Manny Matos

Personal information
- Full name: Manuel Matos
- Date of birth: May 9, 1953 (age 73)
- Place of birth: Mineola, New York, U.S.
- Height: 5 ft 9 in (1.75 m)
- Positions: Midfielder; defender;

Youth career
- 1971–1974: Adelphi University

Senior career*
- Years: Team / Apps / (Gls)
- 1975–1978: Seattle Sounders / 28 / (0)
- 1979: Los Angeles Skyhawks
- 1980–1981: Buffalo Stallions (indoor) / 2 / (0)

= Manny Matos (soccer) =

American soccer player

Manuel Matos (born May 9, 1953) is an American retired soccer player who played professionally in the North American Soccer League and Major Indoor Soccer League.

Matos graduated from Mineola High School where he was the 1970 Nassau County Soccer Player of the Year. He attended Adelphi University, where he played on the school's 1974 NCAA Men's Division II Soccer Championship team.
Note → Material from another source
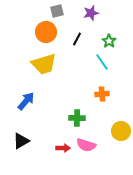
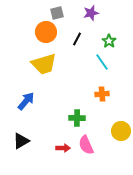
gray square: moved 2 px down
pink semicircle: rotated 48 degrees clockwise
He is a member of the school's Athletic Hall of Fame. In 1975, the Seattle Sounders selected Matos with the first pick of the North American Soccer League draft. He signed with the Sounders in February 1975, but did not report to the team until after he graduated from Adelphi in the spring. Matos spent most of his first season with the reserves before becoming a regular first team player in 1976. In 1979, he moved to the Los Angeles Skyhawks of the American Soccer League. Matos also played for the Buffalo Stallions in the Major Indoor Soccer League. After retiring from professional soccer, Matos continued to play for Portuguese Sports in the Philadelphia leagues until 1992.

In 1980 he was contracted to play with ASL expansion team the Phoenix Fire, but the team folded in pre-season.